### Work task
Although the records include pictures, the copy should not; write out exactly the lines from the first through the line with "rögzült a kollektív".

*** Opening of Input for this task ***

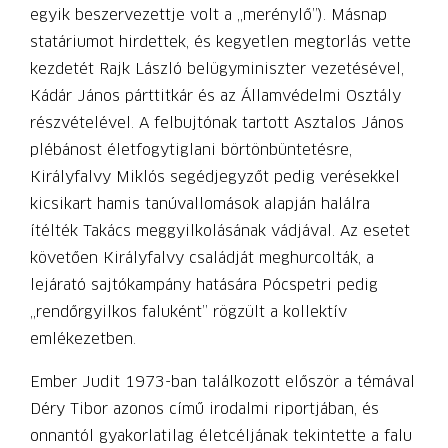
egyik beszervezettje volt a „merénylő”). Másnap
statáriumot hirdettek, és kegyetlen megtorlás vette
kezdetét Rajk László belügyminiszter vezetésével,
Kádár János párttitkár és az Államvédelmi Osztály
részvételével. A felbujtónak tartott Asztalos János
plébánost életfogytiglani börtönbüntetésre,
Királyfalvy Miklós segédjegyzőt pedig verésekkel
kicsikart hamis tanúvallomások alapján halálra
ítélték Takács meg­gyil­kolásának vádjával. Az esetet
követően Királyfalvy családját meghurcolták, a
lejárató sajtókampány hatására Pócspetri pedig
„rendőrgyilkos faluként” rögzült a kollektív
emlékezetben.
Ember Judit 1973-ban találkozott először a témával
Déry Tibor azonos című irodalmi riportjában, és
onnantól gyakorlatilag életcéljának tekintette a falu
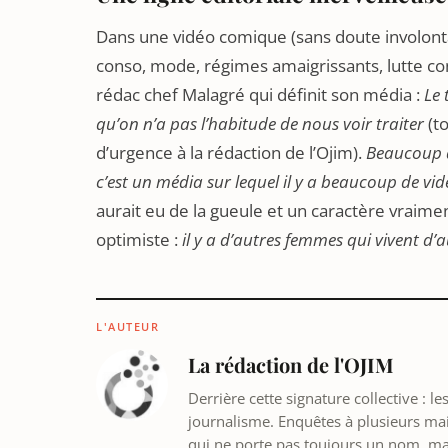
Dans une vidéo comique (sans doute involontai
conso, mode, régimes amaigrissants, lutte contr
rédac chef Malagré qui définit son média :
Le 
qu’on n’a pas l’habitude de nous voir traiter
(to
d’urgence à la rédaction de l’Ojim).
Beaucoup de
c’est un média sur lequel il y a beaucoup de vid
aurait eu de la gueule et un caractère vraime
optimiste :
il y a d’autres femmes qui vivent d’a
L'AUTEUR
La rédaction de l'OJIM
Derrière cette signature collective : 
journalisme. Enquêtes à plusieurs mains
qui ne porte pas toujours un nom, m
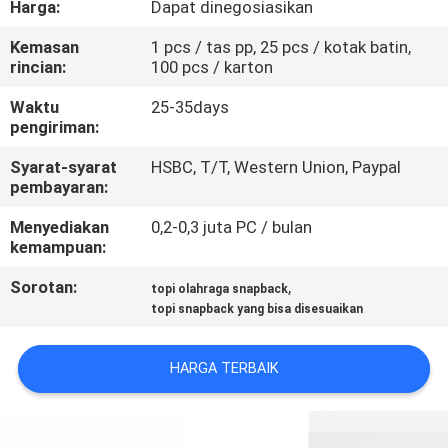
Harga:
Dapat dinegosiasikan
KUALITAS
Kemasan
1 pcs / tas pp, 25 pcs / kotak batin,
rincian:
100 pcs / karton
HUBUNGI
KAMI
Waktu
25-35days
pengiriman:
Syarat-syarat
HSBC, T/T, Western Union, Paypal
BERITA
pembayaran:
Menyediakan
0,2-0,3 juta PC / bulan
KASUS
kemampuan:
Sorotan:
,
topi olahraga snapback
SITEMAP
topi snapback yang bisa disesuaikan
PRIVACY
HARGA TERBAIK
POLICY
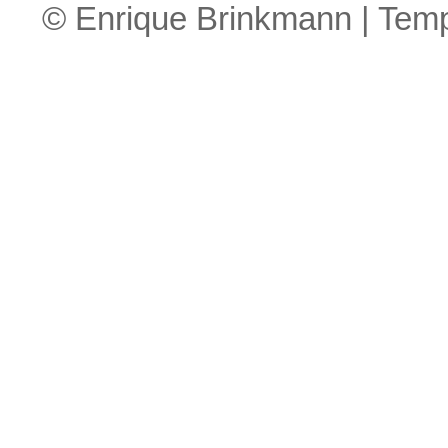
© Enrique Brinkmann | Tem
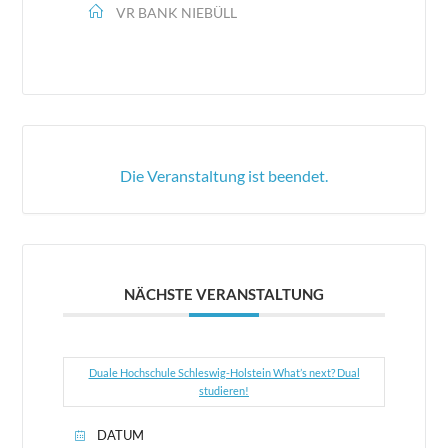
VR BANK NIEBÜLL
Die Veranstaltung ist beendet.
NÄCHSTE VERANSTALTUNG
Duale Hochschule Schleswig-Holstein What’s next? Dual
studieren!
DATUM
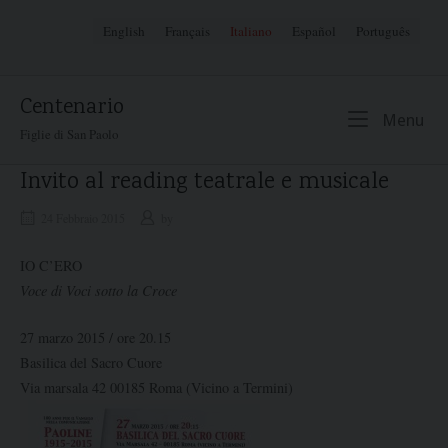
Skip
English
Français
Italiano
Español
Português
to
content
Centenario
Me
Menu
Figlie di San Paolo
Invito al reading teatrale e musicale
24 Febbraio 2015
by
IO C’ERO
Voce di Voci sotto la Croce
27 marzo 2015 / ore 20.15
Basilica del Sacro Cuore
Via marsala 42 00185 Roma (Vicino a Termini)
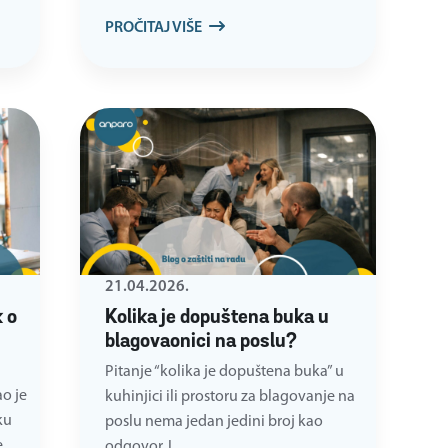
PROČITAJ VIŠE
21.04.2026.
 o
Kolika je dopuštena buka u
blagovaonici na poslu?
Pitanje “kolika je dopuštena buka” u
o je
kuhinjici ili prostoru za blagovanje na
ku
poslu nema jedan jedini broj kao
e
odgovor. I…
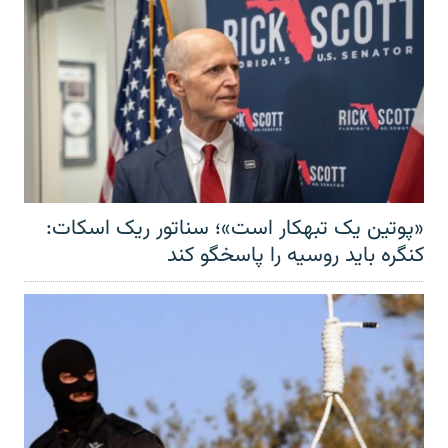
«پوتین یک تبهکار است»؛ سناتور ریک اسکات:
کنگره باید روسیه را پاسخگو کند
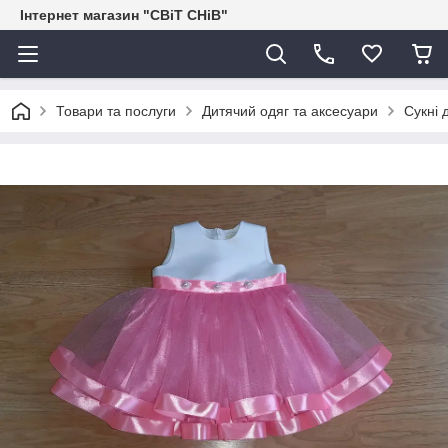
Інтернет магазин "СВіТ СНіВ"
Товари та послуги
Дитячий одяг та аксесуари
Сукні 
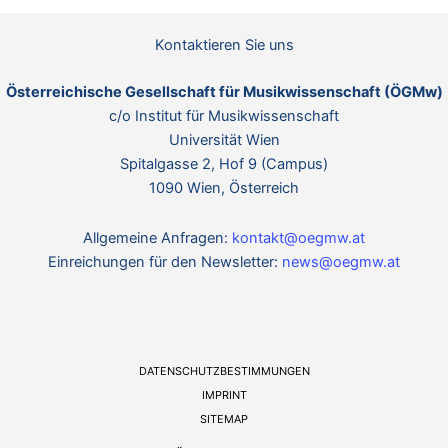
t
i
c
Kontaktieren Sie uns
e
Österreichische Gesellschaft für Musikwissenschaft (ÖGMw)
c/o Institut für Musikwissenschaft
Universität Wien
Spitalgasse 2, Hof 9 (Campus)
1090 Wien, Österreich
Allgemeine Anfragen:
kontakt@oegmw.at
Einreichungen für den Newsletter:
news@oegmw.at
DATENSCHUTZBESTIMMUNGEN
IMPRINT
SITEMAP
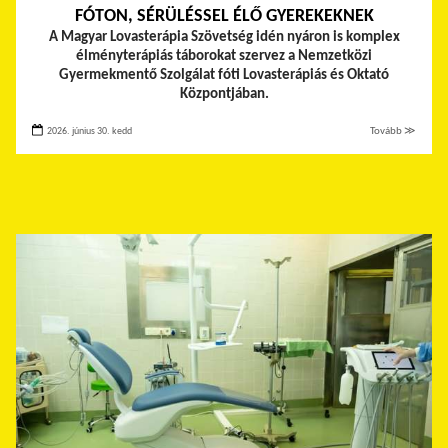
FÓTON, SÉRÜLÉSSEL ÉLŐ GYEREKEKNEK
A Magyar Lovasterápia Szövetség idén nyáron is komplex
élményterápiás táborokat szervez a Nemzetközi
Gyermekmentő Szolgálat fóti Lovasterápiás és Oktató
Központjában.
2026. június 30. kedd
Tovább ≫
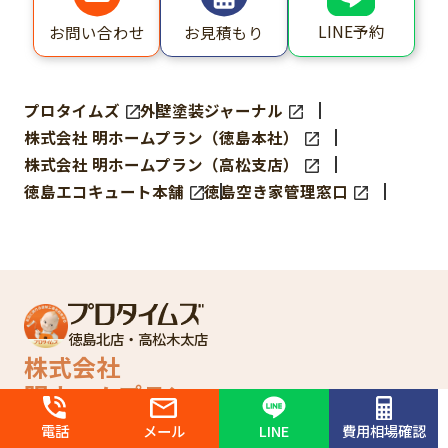
LINE予約
お問い合わせ
お見積もり
プロタイムズ
外壁塗装ジャーナル
株式会社 明ホームプラン（徳島本社）
株式会社 明ホームプラン（高松支店）
徳島エコキュート本舗
徳島空き家管理窓口
徳島北店・高松木太店
株式会社
明ホームプラン
電話
メール
LINE
費用相場確認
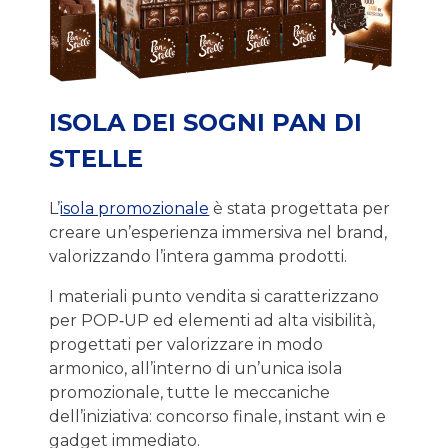
ISOLA DEI SOGNI PAN DI
STELLE
L’
isola promozionale
è stata progettata per
creare un’esperienza immersiva nel brand,
valorizzando l’intera gamma prodotti.
I materiali punto vendita si caratterizzano
per POP‑UP ed elementi ad alta visibilità,
progettati per valorizzare in modo
armonico, all’interno di un’unica isola
promozionale, tutte le meccaniche
dell’iniziativa: concorso finale, instant win e
gadget immediato.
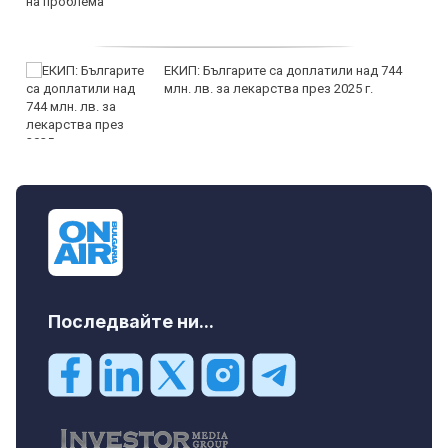
ЕКИП: Българите са доплатили над 744
млн. лв. за лекарства през 2025 г.
Последвайте ни...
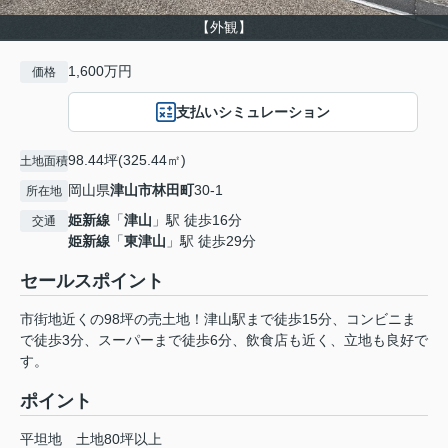
【外観】
1,600万円
価格
支払いシミュレーション
98.44坪(325.44㎡)
土地面積
岡山県
津山市
林田町
30-1
所在地
姫新線
「
津山
」駅 徒歩16分
交通
姫新線
「
東津山
」駅 徒歩29分
セールスポイント
市街地近くの98坪の売土地！津山駅まで徒歩15分、コンビニま
で徒歩3分、スーパーまで徒歩6分、飲食店も近く、立地も良好で
す。
ポイント
平坦地
土地80坪以上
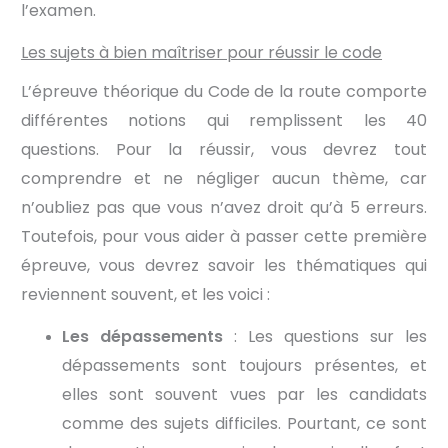
l’examen.
Les sujets à bien maîtriser pour réussir le code
L’épreuve théorique du Code de la route comporte
différentes notions qui remplissent les 40
questions. Pour la réussir, vous devrez tout
comprendre et ne négliger aucun thème, car
n’oubliez pas que vous n’avez droit qu’à 5 erreurs.
Toutefois, pour vous aider à passer cette première
épreuve, vous devrez savoir les thématiques qui
reviennent souvent, et les voici :
Les dépassements
: Les questions sur les
dépassements sont toujours présentes, et
elles sont souvent vues par les candidats
comme des sujets difficiles. Pourtant, ce sont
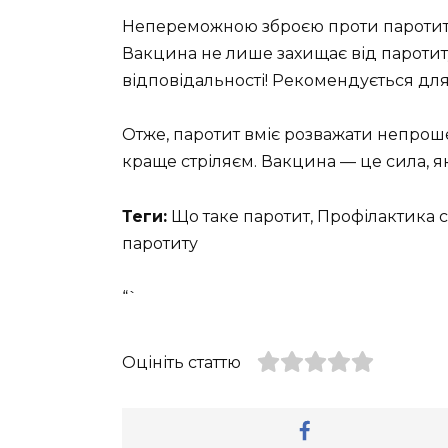
Непереможною зброєю проти паротиту є
Вакцина не лише захищає від паротиту,
відповідальності! Рекомендується для д
Отже, паротит вміє розважати непрош
краще стріляєм. Вакцина — це сила, я
Теги:
Що таке паротит, Профілактика 
паротиту
“`
Оцініть статтю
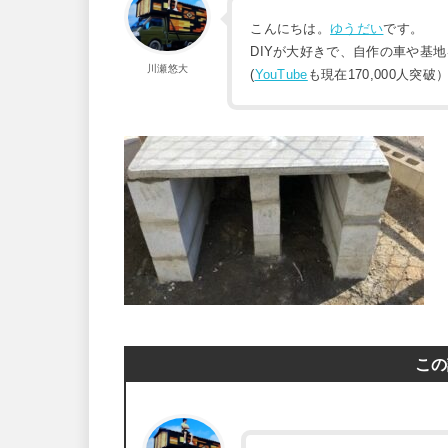
こんにちは。
ゆうだい
です。
DIYが大好きで、自作の車や基
川瀬悠大
(
YouTube
も現在170,000人突破
この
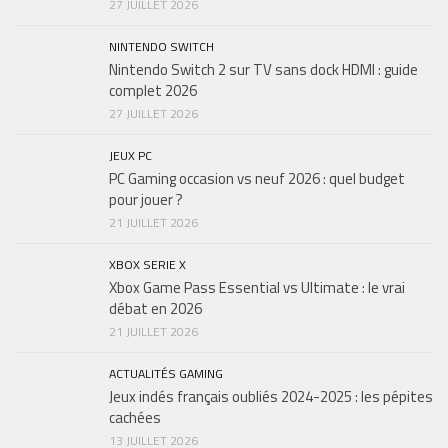
27 JUILLET 2026
NINTENDO SWITCH
Nintendo Switch 2 sur TV sans dock HDMI : guide
complet 2026
27 JUILLET 2026
JEUX PC
PC Gaming occasion vs neuf 2026 : quel budget
pour jouer ?
21 JUILLET 2026
XBOX SERIE X
Xbox Game Pass Essential vs Ultimate : le vrai
débat en 2026
21 JUILLET 2026
ACTUALITÉS GAMING
Jeux indés français oubliés 2024-2025 : les pépites
cachées
13 JUILLET 2026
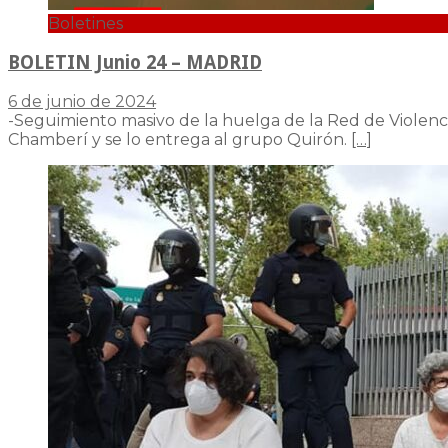
Boletines
BOLETIN Junio 24 – MADRID
6 de junio de 2024
-Seguimiento masivo de la huelga de la Red de Violencia
Chamberí y se lo entrega al grupo Quirón.
[…]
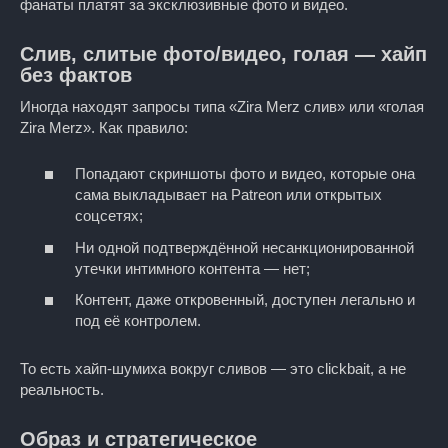
фанаты платят за эксклюзивные фото и видео.
Слив, слитые фото/видео, голая — хайп
без фактов
Иногда находят запросы типа «Zira Merz слив» или «голая
Zira Merz». Как правило:
Попадают скриншоты фото и видео, которые она
сама выкладывает на Patreon или открытых
соцсетях;
Ни одной подтверждённой несанкционированной
утечки интимного контента — нет;
Контент, даже откровенный, доступен легально и
под её контролем.
То есть хайп-шумиха вокруг сливов — это clickbait, а не
реальность.
Образ и стратегическое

*** Close of Input for this task ***

### Written answer
egyik beszervezettje volt a „merénylő”). Másnap
statáriumot hirdettek, és kegyetlen megtorlás vette
kezdetét Rajk László belügyminiszter vezetésével,
Kádár János párttitkár és az Államvédelmi Osztály
részvételével. A felbujtónak tartott Asztalos János
plébánost életfogytiglani börtönbüntetésre,
Királyfalvy Miklós segédjegyzőt pedig verésekkel
kicsikart hamis tanúvallomások alapján halálra
ítélték Takács meg­gyil­kolásának vádjával. Az esetet
követően Királyfalvy családját meghurcolták, a
lejárató sajtókampány hatására Pócspetri pedig
„rendőrgyilkos faluként” rögzült a kollektív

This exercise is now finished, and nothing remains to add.